Granted, decoupling Kinect is a shrewd decision to spike sales and reach price parity with the PS4. And with fickle voice commands and a virtually non-existent Kinect gaming lineup, Microsoft hasn’t justified Kinect’s required bundling. Yet I’m worried this is a short term business call that could hobble the Xbox One in the long run.
With Kinect originally bundled with every Xbox One sold, Microsoft had a multimedia and convergence angle over the PS4. The accessory adds voice control, motion gaming, an IR blaster to control your cable box, Skype, interactive fitness classes and much more. While much of its ambition wasn’t realized on day one, the long term potential is enormous; it’s Microsoft’s trojan horse of a gaming console to win over a larger general public. If traditional core console gaming falls out of favor long term, Microsoft would be far better equipped to pivot with a Kinect attached to every Xbox.

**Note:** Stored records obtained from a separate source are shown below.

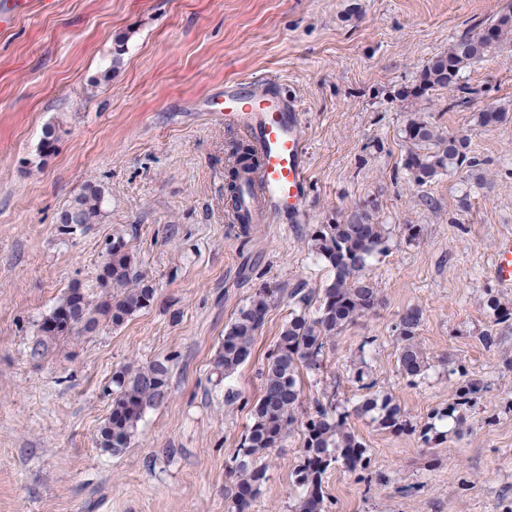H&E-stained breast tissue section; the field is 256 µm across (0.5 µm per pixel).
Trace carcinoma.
I'll return each mask as SVG.
<instances>
[{"mask_svg": "<svg viewBox=\"0 0 512 512\" xmlns=\"http://www.w3.org/2000/svg\"><path fill=\"white\" fill-rule=\"evenodd\" d=\"M508 40L512 42V7L496 15L478 32L461 36L450 44L448 51L431 58L416 83L401 91L400 96L419 98L447 88L455 92L450 106L467 102L476 90L462 81V73L499 51ZM403 135L408 143L404 167L419 185L447 171L480 165L477 157L469 155L467 137L446 136L419 117L408 120ZM58 138L59 127L46 125L37 153L27 160V165L41 167ZM259 167L260 160L252 143L241 140L233 145L224 197L245 235L249 233L251 217L242 213L241 180L243 174L255 173ZM104 198L103 187L86 184L58 213L59 231L69 234L75 225L86 229L101 223ZM309 243L311 251L330 268L331 278L315 297L302 288L289 293L292 311L261 369V396L251 409V425L228 471L233 489L227 512H252L266 479L264 456L282 447L296 429L301 432L302 462L295 470V483L302 494L292 512H326L323 477L331 465L340 463L351 472L369 465L368 449L351 426L352 418L369 416L380 429L394 433L408 430L401 406L392 395L375 391L376 382L366 380L367 373L362 368L354 376L359 389L369 391L362 400L341 407L333 392L315 401L313 410H303L301 370L322 369L326 346L347 326L374 314L379 307V291L366 275V267L374 254L384 251L386 228L373 221L369 210L361 208L343 221L314 225ZM155 292L146 283L125 237L114 236L112 248L105 251L96 285L71 284L43 317L40 345L91 331L102 319L119 326L148 308ZM276 298V290L260 288L238 310L224 331L214 359L217 371L227 376L251 357L256 333ZM315 298L318 306L311 315L309 307ZM421 319L420 309L408 308L395 328L399 372L411 381L424 377L428 368L426 353L416 336ZM458 373L461 381L455 387L452 402L444 411L434 414L448 422V430L439 431L432 422L421 427L419 435L426 446L450 433L460 434L468 408L477 402L482 391L480 382L467 378L465 369H458ZM112 384V409L98 430L97 445L117 454L129 447L144 415L167 399L168 367L160 360L133 361L113 373Z\"/></svg>", "mask_w": 512, "mask_h": 512, "instance_id": "carcinoma-1", "label": "carcinoma"}]
</instances>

Now without Kinect, the PS4 pulls ahead of the Xbox One in several tangible ways. First, raw performance, as evidenced by better frame rates and higher resolutions across several multi-platform titles. It’s a tiny, even negligible factor for every day consumers, but a potential selling factor among core gamers. Also the PS4 trumps Xbox on indie releases as well; Microsoft has been playing catch up with their ID@Xbox division, but their releases are less notable and diverse than Sony’s.
Finally, there’s the user interface, an underrated factor among a mainstream audience. While the PS4 “horizontal ribbon” style UI is a bit simplistic and lacks customization, it works effectively for launching games and tracking online activity. The XBox One’s comparatively complex UI was designed around voice for primary navigation; using just a controller is often awkward. Microsoft is claiming any controller navigation shortcomings will be addressed in future system updates but for now this puts a Kinect-less Xbox at a disadvantage.
In short, power, indies, UI and sales momentum all favor the PS4. What’s left are games. Microsoft will likely focus heavily, if not entirely, on gaming for their E3 keynote this year. They’re betting on their financial strength to shore up more first and third party exclusives than Sony.
Granted, exclusives have spiked consoles sales historically, most notably in the form of Wii Sports several years ago. This being 2014, I wonder if we’re in a changed gaming landscape. Like other forms of media, modern gaming user bases are now heavily fragmented across multiples tastes and platforms. I suspect big budget exclusives – the Halos and Mario Karts of the world – are losing their impact. Titanfall is a prime example; its twist on the multiplayer shooter genre was critically lauded upon release, but the game’s online community is far smaller and less active than the Battlefield and Call of Duty releases from previous years. The incentive for AAA publishers to go multi-platform has never been stronger: as budgets escalate, spreading a release among as many platforms as possible makes strong financial sense. Both the PS4 and Xbox One have similar, PC-like architecture which makes porting easier than previous console generations.
Even if exclusives are still the system sellers they once were, what if Sony comes out of this E3 swinging with a strong showing of their own? What moves does Microsoft have left?
It didn’t have to be this way. Perceptions of momentum aside, the Xbox One has time to catch up without gutting the Kinect this early; Xbox One sales, while significantly less than the PS4, are still strong with at least five million units shipped as of a month ago. The XBox One is even beating the original Xbox 360 sales by 76 percent when comparing each console’s first six months at retail. There are a lot of smaller, yet substantial actions to chase the PS4 on price; they could have packed in a few free games, a year of Xbox Live Gold, or just slashed the console’s price by $50.
Overall, the Xbox One could have been a device with a unique, even visionary ambition if Microsoft had stuck to their initial ambitions. However, sans Kinect, it’s a console without a strong voice and differentiator from its competition.